I would like to implement the Financial Guidelines you recommended in your course, but my doctor is afraid the patients won’t like it.

A.

Remember ‘one can not be all things to all people at all times.’ 95% of your patients who accept the doctor, the team and the services provided will also accept the business practices. If the team members truly believe in what they deliver, then confidence is what the patient is buying and money becomes a non-issue. It sounds as if we have taken a complex issue and reduced it to a pretty basic level; actually that is really the case.

Q.

If all my patients pay as they go, why would I even consider enrolling in a patient financing program and be charged a discount fee?

A.

One of the all-time great questions in practice management which I am asked in my programs. The best scenario happened in October of ‘05 in Melbourne, Australia. A dentist in the audience made the statement that “all my patients pay as they go, I have no money on the books” and his question was “so why would I sign up for a patient financing program and pay a financial institution a fee for a service I don’t need?” By the end of the program, after he had thought about my answer for a couple of hours, he raised his hand and acknowledged that my answer had changed his thinking about this key issue. As my answer is too detailed for this FAQ format, I refer you to Care Credit for more information.

Q.

I am collecting 98% of production and I feel that is pretty good … would you agree?

A.

Well, I would say that everything in life is relative. Over the years I have felt very comfortable espousing a 105% collection rate goal to our clients. It was a figure I was personally able to achieve when I ran the practice, (once I learned how to do it!!) so not only do I know it is achievable, I have letters in our files from clients confirming their success rate at 105+%.

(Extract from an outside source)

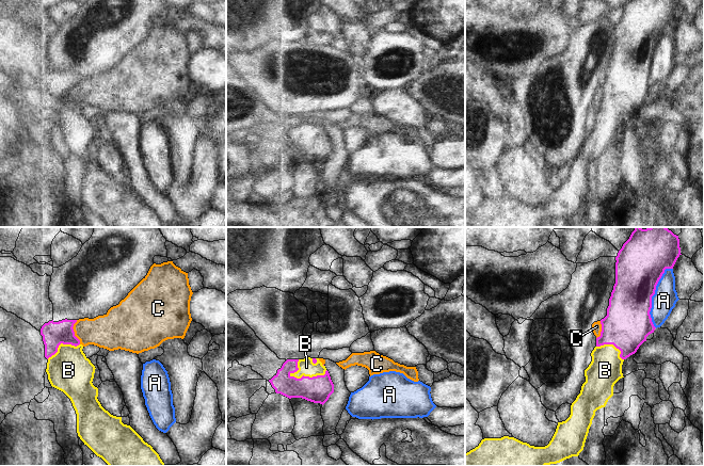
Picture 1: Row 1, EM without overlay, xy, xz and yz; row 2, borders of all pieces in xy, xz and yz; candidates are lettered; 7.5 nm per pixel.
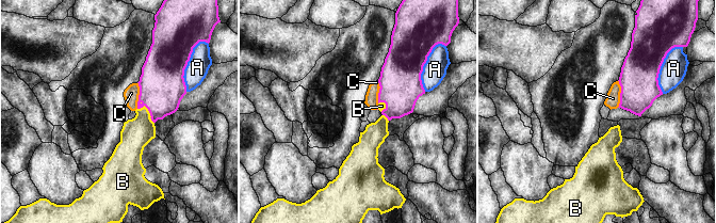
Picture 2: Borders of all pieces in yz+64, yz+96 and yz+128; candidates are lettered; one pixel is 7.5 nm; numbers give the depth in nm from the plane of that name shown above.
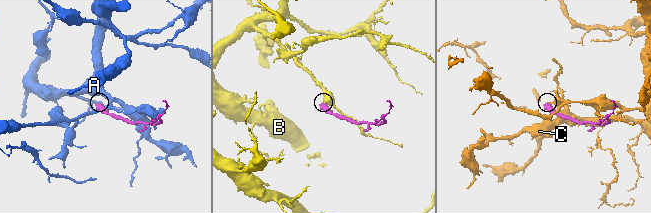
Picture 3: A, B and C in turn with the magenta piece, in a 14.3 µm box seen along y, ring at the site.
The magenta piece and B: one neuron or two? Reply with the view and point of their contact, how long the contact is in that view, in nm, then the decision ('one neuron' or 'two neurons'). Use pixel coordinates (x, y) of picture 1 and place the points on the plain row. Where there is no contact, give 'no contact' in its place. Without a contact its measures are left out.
xz (308, 138) | 300 nm | one neuron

As I said, it is relative, so there are two things you need to do :

  1. Look at the practice reports and see how much the 2% write off is costing the doctor in actual dollars.
  2. Analyze the Financial Options being offered patients to see which option(s) are causing the problem.

Q.

Balance on the books after 90 days is 29%, how am I doing?

A.

The guideline I find that most consultants work with, is approximately 17%. However, a key financial figure a practice needs to be most aware of when taking assignment of benefits is, “how much money is owed to the practice by the patients AND insurance companies not just one total figure.”